- Problem details: Locate each line in the records below that contains the string "ReturnType", treating uppercase and lowercase as distinct, and copy every such line.
Segment Start: Data
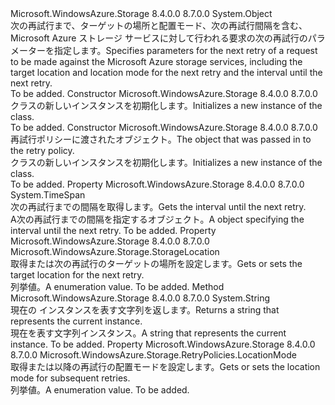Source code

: <Type Name="RetryInfo" FullName="Microsoft.WindowsAzure.Storage.RetryPolicies.RetryInfo">
  <TypeSignature Language="C#" Value="public sealed class RetryInfo" />
  <TypeSignature Language="ILAsm" Value=".class public auto ansi sealed beforefieldinit RetryInfo extends System.Object" />
  <TypeSignature Language="DocId" Value="T:Microsoft.WindowsAzure.Storage.RetryPolicies.RetryInfo" />
  <TypeSignature Language="VB.NET" Value="Public NotInheritable Class RetryInfo" />
  <TypeSignature Language="F#" Value="type RetryInfo = class" />
  <AssemblyInfo>
    <AssemblyName>Microsoft.WindowsAzure.Storage</AssemblyName>
    <AssemblyVersion>8.4.0.0</AssemblyVersion>
    <AssemblyVersion>8.7.0.0</AssemblyVersion>
  </AssemblyInfo>
  <Base>
    <BaseTypeName>System.Object</BaseTypeName>
  </Base>
  <Interfaces />
  <Docs>
    <summary>
            <span data-ttu-id="f9534-101">次の再試行まで、ターゲットの場所と配置モード、次の再試行間隔を含む、Microsoft Azure ストレージ サービスに対して行われる要求の次の再試行のパラメーターを指定します。</span><span class="sxs-lookup"><span data-stu-id="f9534-101">Specifies parameters for the next retry of a request to be made against the Microsoft Azure storage services, including the target location and location mode for the next retry and the interval until the next retry.</span></span>
            </summary>
    <remarks>To be added.</remarks>
  </Docs>
  <Members>
    <Member MemberName=".ctor">
      <MemberSignature Language="C#" Value="public RetryInfo ();" />
      <MemberSignature Language="ILAsm" Value=".method public hidebysig specialname rtspecialname instance void .ctor() cil managed" />
      <MemberSignature Language="DocId" Value="M:Microsoft.WindowsAzure.Storage.RetryPolicies.RetryInfo.#ctor" />
      <MemberSignature Language="VB.NET" Value="Public Sub New ()" />
      <MemberType>Constructor</MemberType>
      <AssemblyInfo>
        <AssemblyName>Microsoft.WindowsAzure.Storage</AssemblyName>
        <AssemblyVersion>8.4.0.0</AssemblyVersion>
        <AssemblyVersion>8.7.0.0</AssemblyVersion>
      </AssemblyInfo>
      <Parameters />
      <Docs>
        <summary>
            <span data-ttu-id="f9534-102"><see cref="T:Microsoft.WindowsAzure.Storage.RetryPolicies.RetryInfo" /> クラスの新しいインスタンスを初期化します。</span><span class="sxs-lookup"><span data-stu-id="f9534-102">Initializes a new instance of the <see cref="T:Microsoft.WindowsAzure.Storage.RetryPolicies.RetryInfo" /> class.</span></span>
            </summary>
        <remarks>To be added.</remarks>
      </Docs>
    </Member>
    <Member MemberName=".ctor">
      <MemberSignature Language="C#" Value="public RetryInfo (Microsoft.WindowsAzure.Storage.RetryPolicies.RetryContext retryContext);" />
      <MemberSignature Language="ILAsm" Value=".method public hidebysig specialname rtspecialname instance void .ctor(class Microsoft.WindowsAzure.Storage.RetryPolicies.RetryContext retryContext) cil managed" />
      <MemberSignature Language="DocId" Value="M:Microsoft.WindowsAzure.Storage.RetryPolicies.RetryInfo.#ctor(Microsoft.WindowsAzure.Storage.RetryPolicies.RetryContext)" />
      <MemberSignature Language="F#" Value="new Microsoft.WindowsAzure.Storage.RetryPolicies.RetryInfo : Microsoft.WindowsAzure.Storage.RetryPolicies.RetryContext -&gt; Microsoft.WindowsAzure.Storage.RetryPolicies.RetryInfo" Usage="new Microsoft.WindowsAzure.Storage.RetryPolicies.RetryInfo retryContext" />
      <MemberType>Constructor</MemberType>
      <AssemblyInfo>
        <AssemblyName>Microsoft.WindowsAzure.Storage</AssemblyName>
        <AssemblyVersion>8.4.0.0</AssemblyVersion>
        <AssemblyVersion>8.7.0.0</AssemblyVersion>
      </AssemblyInfo>
      <Parameters>
        <Parameter Name="retryContext" Type="Microsoft.WindowsAzure.Storage.RetryPolicies.RetryContext" />
      </Parameters>
      <Docs>
        <param name="retryContext"><span data-ttu-id="f9534-103"><see cref="T:Microsoft.WindowsAzure.Storage.RetryPolicies.RetryContext" />再試行ポリシーに渡されたオブジェクト。</span><span class="sxs-lookup"><span data-stu-id="f9534-103">The <see cref="T:Microsoft.WindowsAzure.Storage.RetryPolicies.RetryContext" /> object that was passed in to the retry policy.</span></span></param>
        <summary>
            <span data-ttu-id="f9534-104"><see cref="T:Microsoft.WindowsAzure.Storage.RetryPolicies.RetryInfo" /> クラスの新しいインスタンスを初期化します。</span><span class="sxs-lookup"><span data-stu-id="f9534-104">Initializes a new instance of the <see cref="T:Microsoft.WindowsAzure.Storage.RetryPolicies.RetryInfo" /> class.</span></span>
            </summary>
        <remarks>To be added.</remarks>
      </Docs>
    </Member>
    <Member MemberName="RetryInterval">
      <MemberSignature Language="C#" Value="public TimeSpan RetryInterval { get; set; }" />
      <MemberSignature Language="ILAsm" Value=".property instance valuetype System.TimeSpan RetryInterval" />
      <MemberSignature Language="DocId" Value="P:Microsoft.WindowsAzure.Storage.RetryPolicies.RetryInfo.RetryInterval" />
      <MemberSignature Language="VB.NET" Value="Public Property RetryInterval As TimeSpan" />
      <MemberSignature Language="F#" Value="member this.RetryInterval : TimeSpan with get, set" Usage="Microsoft.WindowsAzure.Storage.RetryPolicies.RetryInfo.RetryInterval" />
      <MemberType>Property</MemberType>
      <AssemblyInfo>
        <AssemblyName>Microsoft.WindowsAzure.Storage</AssemblyName>
        <AssemblyVersion>8.4.0.0</AssemblyVersion>
        <AssemblyVersion>8.7.0.0</AssemblyVersion>
      </AssemblyInfo>
      <ReturnValue>
        <ReturnType>System.TimeSpan</ReturnType>
      </ReturnValue>
      <Docs>
        <summary>
            <span data-ttu-id="f9534-105">次の再試行までの間隔を取得します。</span><span class="sxs-lookup"><span data-stu-id="f9534-105">Gets the interval until the next retry.</span></span>
            </summary>
        <value><span data-ttu-id="f9534-106">A<see cref="T:System.TimeSpan" />次の再試行までの間隔を指定するオブジェクト。</span><span class="sxs-lookup"><span data-stu-id="f9534-106">A <see cref="T:System.TimeSpan" /> object specifying the interval until the next retry.</span></span></value>
        <remarks>To be added.</remarks>
      </Docs>
    </Member>
    <Member MemberName="TargetLocation">
      <MemberSignature Language="C#" Value="public Microsoft.WindowsAzure.Storage.StorageLocation TargetLocation { get; set; }" />
      <MemberSignature Language="ILAsm" Value=".property instance valuetype Microsoft.WindowsAzure.Storage.StorageLocation TargetLocation" />
      <MemberSignature Language="DocId" Value="P:Microsoft.WindowsAzure.Storage.RetryPolicies.RetryInfo.TargetLocation" />
      <MemberSignature Language="VB.NET" Value="Public Property TargetLocation As StorageLocation" />
      <MemberSignature Language="F#" Value="member this.TargetLocation : Microsoft.WindowsAzure.Storage.StorageLocation with get, set" Usage="Microsoft.WindowsAzure.Storage.RetryPolicies.RetryInfo.TargetLocation" />
      <MemberType>Property</MemberType>
      <AssemblyInfo>
        <AssemblyName>Microsoft.WindowsAzure.Storage</AssemblyName>
        <AssemblyVersion>8.4.0.0</AssemblyVersion>
        <AssemblyVersion>8.7.0.0</AssemblyVersion>
      </AssemblyInfo>
      <ReturnValue>
        <ReturnType>Microsoft.WindowsAzure.Storage.StorageLocation</ReturnType>
      </ReturnValue>
      <Docs>
        <summary>
            <span data-ttu-id="f9534-107">取得または次の再試行のターゲットの場所を設定します。</span><span class="sxs-lookup"><span data-stu-id="f9534-107">Gets or sets the target location for the next retry.</span></span>
            </summary>
        <value><span data-ttu-id="f9534-108"><see cref="T:Microsoft.WindowsAzure.Storage.StorageLocation" /> 列挙値。</span><span class="sxs-lookup"><span data-stu-id="f9534-108">A <see cref="T:Microsoft.WindowsAzure.Storage.StorageLocation" /> enumeration value.</span></span></value>
        <remarks>To be added.</remarks>
      </Docs>
    </Member>
    <Member MemberName="ToString">
      <MemberSignature Language="C#" Value="public override string ToString ();" />
      <MemberSignature Language="ILAsm" Value=".method public hidebysig virtual instance string ToString() cil managed" />
      <MemberSignature Language="DocId" Value="M:Microsoft.WindowsAzure.Storage.RetryPolicies.RetryInfo.ToString" />
      <MemberSignature Language="VB.NET" Value="Public Overrides Function ToString () As String" />
      <MemberSignature Language="F#" Value="override this.ToString : unit -&gt; string" Usage="retryInfo.ToString " />
      <MemberType>Method</MemberType>
      <AssemblyInfo>
        <AssemblyName>Microsoft.WindowsAzure.Storage</AssemblyName>
        <AssemblyVersion>8.4.0.0</AssemblyVersion>
        <AssemblyVersion>8.7.0.0</AssemblyVersion>
      </AssemblyInfo>
      <ReturnValue>
        <ReturnType>System.String</ReturnType>
      </ReturnValue>
      <Parameters />
      <Docs>
        <summary>
            <span data-ttu-id="f9534-109">現在の <see cref="T:Microsoft.WindowsAzure.Storage.RetryPolicies.RetryInfo" /> インスタンスを表す文字列を返します。</span><span class="sxs-lookup"><span data-stu-id="f9534-109">Returns a string that represents the current <see cref="T:Microsoft.WindowsAzure.Storage.RetryPolicies.RetryInfo" /> instance.</span></span>
            </summary>
        <returns><span data-ttu-id="f9534-110">現在を表す文字列<see cref="T:Microsoft.WindowsAzure.Storage.RetryPolicies.RetryInfo" />インスタンス。</span><span class="sxs-lookup"><span data-stu-id="f9534-110">A string that represents the current <see cref="T:Microsoft.WindowsAzure.Storage.RetryPolicies.RetryInfo" /> instance.</span></span></returns>
        <remarks>To be added.</remarks>
      </Docs>
    </Member>
    <Member MemberName="UpdatedLocationMode">
      <MemberSignature Language="C#" Value="public Microsoft.WindowsAzure.Storage.RetryPolicies.LocationMode UpdatedLocationMode { get; set; }" />
      <MemberSignature Language="ILAsm" Value=".property instance valuetype Microsoft.WindowsAzure.Storage.RetryPolicies.LocationMode UpdatedLocationMode" />
      <MemberSignature Language="DocId" Value="P:Microsoft.WindowsAzure.Storage.RetryPolicies.RetryInfo.UpdatedLocationMode" />
      <MemberSignature Language="VB.NET" Value="Public Property UpdatedLocationMode As LocationMode" />
      <MemberSignature Language="F#" Value="member this.UpdatedLocationMode : Microsoft.WindowsAzure.Storage.RetryPolicies.LocationMode with get, set" Usage="Microsoft.WindowsAzure.Storage.RetryPolicies.RetryInfo.UpdatedLocationMode" />
      <MemberType>Property</MemberType>
      <AssemblyInfo>
        <AssemblyName>Microsoft.WindowsAzure.Storage</AssemblyName>
        <AssemblyVersion>8.4.0.0</AssemblyVersion>
        <AssemblyVersion>8.7.0.0</AssemblyVersion>
      </AssemblyInfo>
      <ReturnValue>
        <ReturnType>Microsoft.WindowsAzure.Storage.RetryPolicies.LocationMode</ReturnType>
      </ReturnValue>
      <Docs>
        <summary>
            <span data-ttu-id="f9534-111">取得または以降の再試行の配置モードを設定します。</span><span class="sxs-lookup"><span data-stu-id="f9534-111">Gets or sets the location mode for subsequent retries.</span></span>
            </summary>
        <value><span data-ttu-id="f9534-112"><see cref="T:Microsoft.WindowsAzure.Storage.RetryPolicies.LocationMode" /> 列挙値。</span><span class="sxs-lookup"><span data-stu-id="f9534-112">A <see cref="T:Microsoft.WindowsAzure.Storage.RetryPolicies.LocationMode" /> enumeration value.</span></span></value>
        <remarks>To be added.</remarks>
      </Docs>
    </Member>
  </Members>
</Type>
Segment End: Data
- Solution:
        <ReturnType>System.TimeSpan</ReturnType>
        <ReturnType>Microsoft.WindowsAzure.Storage.StorageLocation</ReturnType>
        <ReturnType>System.String</ReturnType>
        <ReturnType>Microsoft.WindowsAzure.Storage.RetryPolicies.LocationMode</ReturnType>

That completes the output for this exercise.